### TASK DETAILS
Return every one of the entries below word for word, leaving out the pictures.

### GIVEN DATA
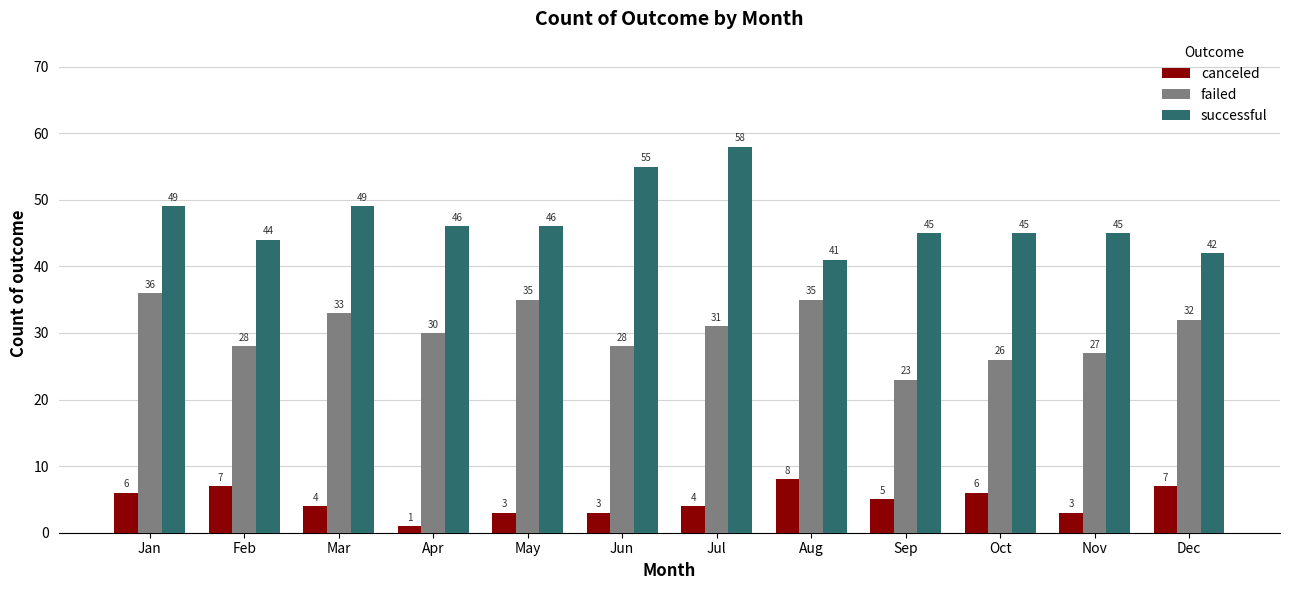

List the series in order of their peak value, lowest first.

canceled, failed, successful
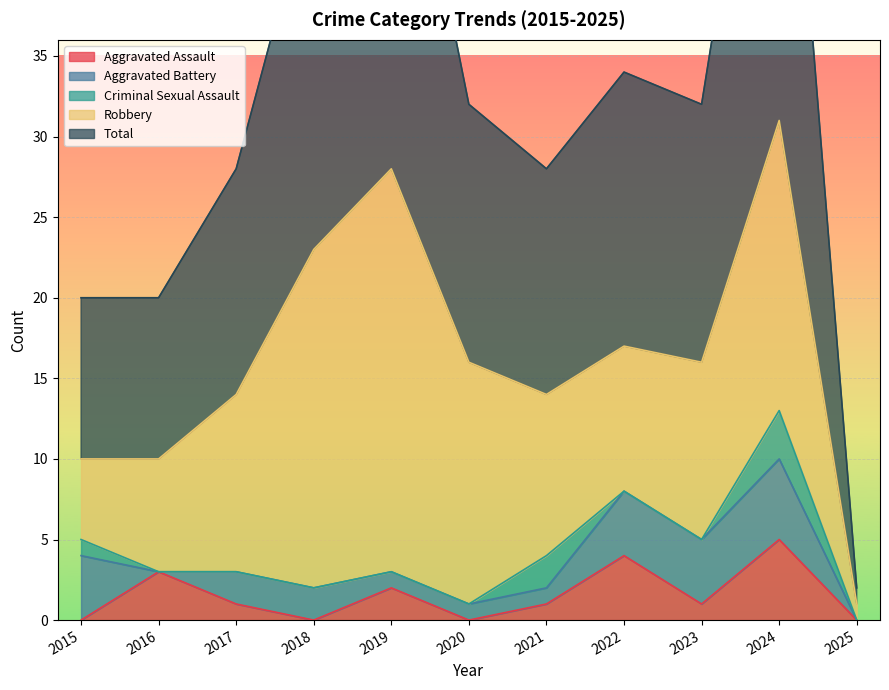

Is it true that Aggravated Assault equals 1 at 2017?

True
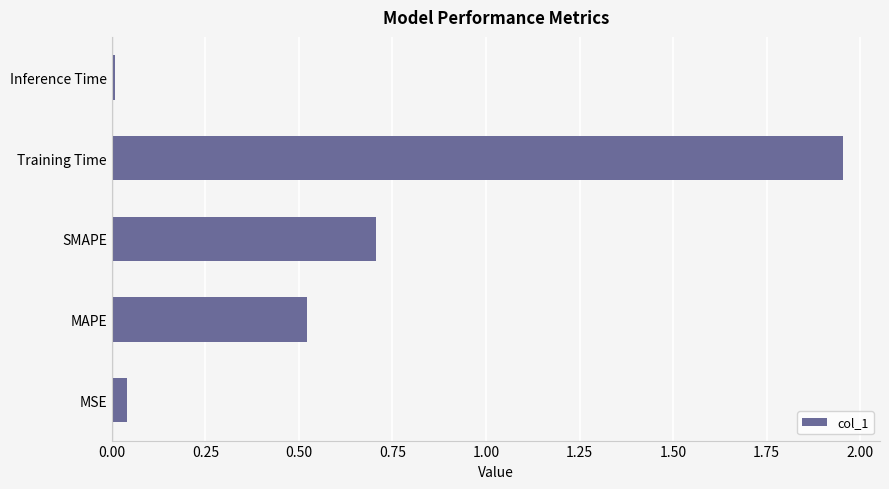

What is the average value?

0.6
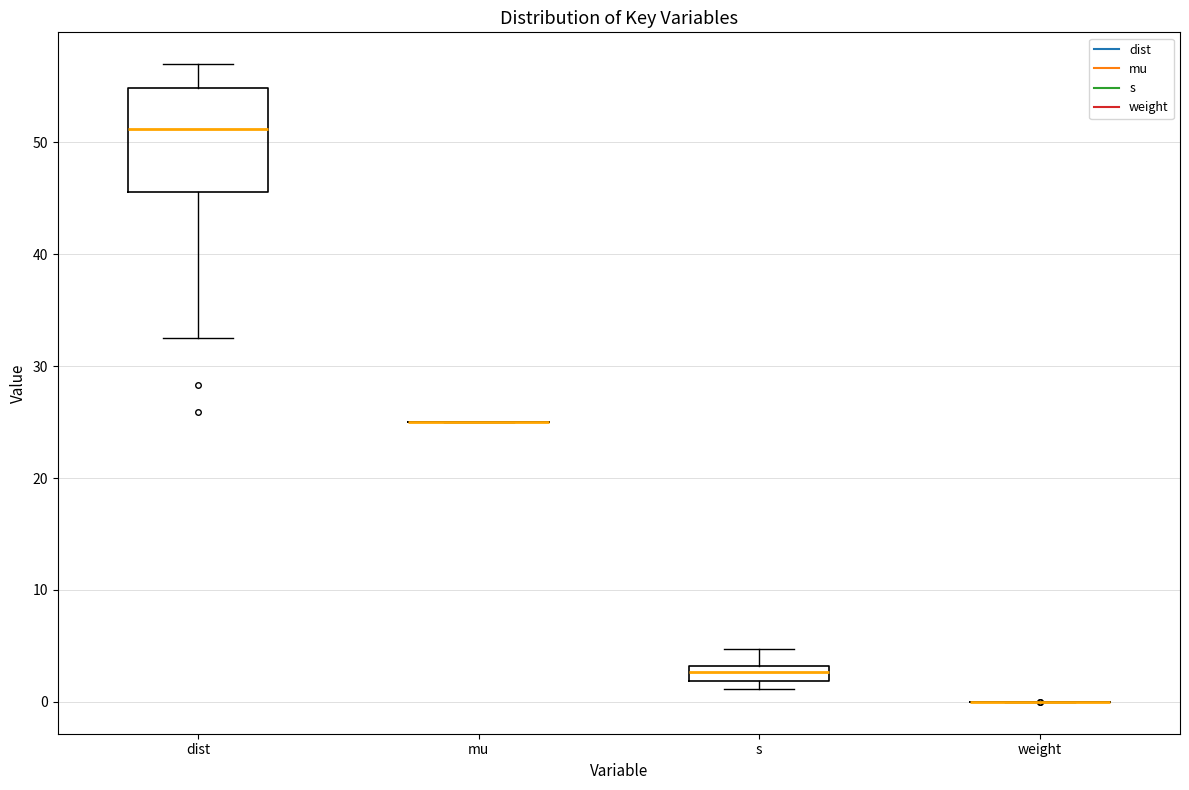

Comparing the boxes themselves (not the whiskers), which one is the tallest?

dist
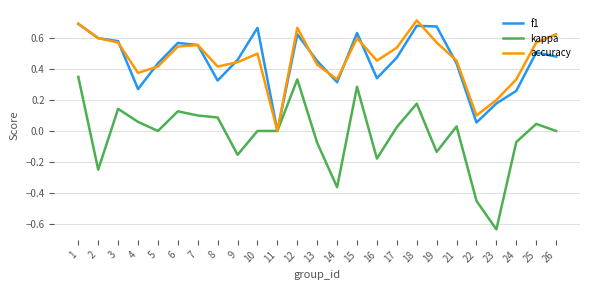

Which series has the largest total across all categories?

accuracy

### RESPONSE TO THIS TASK
List the series in order of their peak value, lowest first.

canceled, failed, successful

Is it true that Aggravated Assault equals 1 at 2017?

True

What is the average value?

0.6

Comparing the boxes themselves (not the whiskers), which one is the tallest?

dist

Which series has the largest total across all categories?

accuracy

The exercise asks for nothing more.